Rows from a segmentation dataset
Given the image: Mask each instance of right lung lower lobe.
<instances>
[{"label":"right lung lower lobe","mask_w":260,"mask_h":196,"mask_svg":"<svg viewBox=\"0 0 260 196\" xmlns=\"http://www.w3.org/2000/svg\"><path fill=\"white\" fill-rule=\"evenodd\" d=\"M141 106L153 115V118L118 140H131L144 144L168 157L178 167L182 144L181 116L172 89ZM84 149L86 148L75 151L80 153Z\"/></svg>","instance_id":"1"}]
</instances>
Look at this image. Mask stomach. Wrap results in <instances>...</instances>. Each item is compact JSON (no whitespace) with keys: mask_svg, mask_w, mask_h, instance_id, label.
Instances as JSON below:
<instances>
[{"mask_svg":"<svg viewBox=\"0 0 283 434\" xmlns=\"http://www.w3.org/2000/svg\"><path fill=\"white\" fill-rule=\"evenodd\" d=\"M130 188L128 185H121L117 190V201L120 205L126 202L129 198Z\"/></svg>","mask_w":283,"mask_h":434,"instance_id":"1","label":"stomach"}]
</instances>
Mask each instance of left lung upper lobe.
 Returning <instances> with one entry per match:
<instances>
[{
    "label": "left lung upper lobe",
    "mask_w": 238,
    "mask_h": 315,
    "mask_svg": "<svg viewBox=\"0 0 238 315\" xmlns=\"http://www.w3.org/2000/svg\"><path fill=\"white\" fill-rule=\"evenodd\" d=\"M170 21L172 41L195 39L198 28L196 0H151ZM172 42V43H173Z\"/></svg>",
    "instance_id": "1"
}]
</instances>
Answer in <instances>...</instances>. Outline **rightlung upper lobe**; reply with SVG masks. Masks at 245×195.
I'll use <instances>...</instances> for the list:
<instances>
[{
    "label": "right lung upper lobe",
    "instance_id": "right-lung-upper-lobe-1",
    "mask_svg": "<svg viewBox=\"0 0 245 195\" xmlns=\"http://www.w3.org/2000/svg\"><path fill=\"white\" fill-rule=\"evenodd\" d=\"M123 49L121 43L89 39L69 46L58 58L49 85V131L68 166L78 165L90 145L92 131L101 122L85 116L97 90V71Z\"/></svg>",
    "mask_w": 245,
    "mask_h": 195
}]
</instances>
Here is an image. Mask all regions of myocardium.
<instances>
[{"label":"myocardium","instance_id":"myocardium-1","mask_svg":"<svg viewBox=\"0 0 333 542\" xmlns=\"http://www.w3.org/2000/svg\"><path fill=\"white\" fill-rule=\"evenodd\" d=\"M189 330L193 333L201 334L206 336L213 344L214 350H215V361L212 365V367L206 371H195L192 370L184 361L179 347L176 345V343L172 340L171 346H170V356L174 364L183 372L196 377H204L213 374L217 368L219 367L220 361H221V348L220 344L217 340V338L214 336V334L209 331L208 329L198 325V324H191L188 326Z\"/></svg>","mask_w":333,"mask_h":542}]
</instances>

Written instruction
Rewrite the listing, swapping "Mask each instance of" for "Outline every instance of" wherever it occurs and leaving everything else untouched.

Output below
Given the image: Outline every instance of right lung lower lobe.
<instances>
[{"label":"right lung lower lobe","mask_w":260,"mask_h":196,"mask_svg":"<svg viewBox=\"0 0 260 196\" xmlns=\"http://www.w3.org/2000/svg\"><path fill=\"white\" fill-rule=\"evenodd\" d=\"M141 106L153 115V118L118 140H131L144 144L168 157L178 167L182 144L181 116L172 89ZM84 149L86 148L75 151L80 153Z\"/></svg>","instance_id":"1"}]
</instances>
Look at this image. Mask stomach. Wrap results in <instances>...</instances>. Each item is compact JSON (no whitespace) with keys: mask_svg, mask_w, mask_h, instance_id, label.
Instances as JSON below:
<instances>
[{"mask_svg":"<svg viewBox=\"0 0 283 434\" xmlns=\"http://www.w3.org/2000/svg\"><path fill=\"white\" fill-rule=\"evenodd\" d=\"M130 188L128 185H121L117 190V201L120 205L126 202L129 198Z\"/></svg>","mask_w":283,"mask_h":434,"instance_id":"1","label":"stomach"}]
</instances>
Outline every instance of left lung upper lobe.
 Returning <instances> with one entry per match:
<instances>
[{
    "label": "left lung upper lobe",
    "mask_w": 238,
    "mask_h": 315,
    "mask_svg": "<svg viewBox=\"0 0 238 315\" xmlns=\"http://www.w3.org/2000/svg\"><path fill=\"white\" fill-rule=\"evenodd\" d=\"M170 21L172 41L195 39L198 28L196 0H151ZM172 42V43H173Z\"/></svg>",
    "instance_id": "1"
}]
</instances>
Answer in <instances>...</instances>. Outline **rightlung upper lobe**; reply with SVG masks. Masks at 245×195.
I'll use <instances>...</instances> for the list:
<instances>
[{
    "label": "right lung upper lobe",
    "instance_id": "right-lung-upper-lobe-1",
    "mask_svg": "<svg viewBox=\"0 0 245 195\" xmlns=\"http://www.w3.org/2000/svg\"><path fill=\"white\" fill-rule=\"evenodd\" d=\"M123 49L121 43L89 39L69 46L58 58L49 85V131L68 166L78 165L90 145L92 131L101 122L85 116L97 90V71Z\"/></svg>",
    "mask_w": 245,
    "mask_h": 195
}]
</instances>
Here is an image. Mask all regions of myocardium.
<instances>
[{"label":"myocardium","instance_id":"myocardium-1","mask_svg":"<svg viewBox=\"0 0 333 542\" xmlns=\"http://www.w3.org/2000/svg\"><path fill=\"white\" fill-rule=\"evenodd\" d=\"M189 330L193 333L201 334L206 336L213 344L214 350H215V361L212 365V367L206 371H195L192 370L184 361L179 347L176 345V343L172 340L171 346H170V356L174 364L183 372L196 377H204L213 374L217 368L219 367L220 361H221V348L220 344L217 340V338L214 336V334L209 331L208 329L198 325V324H191L188 326Z\"/></svg>","mask_w":333,"mask_h":542}]
</instances>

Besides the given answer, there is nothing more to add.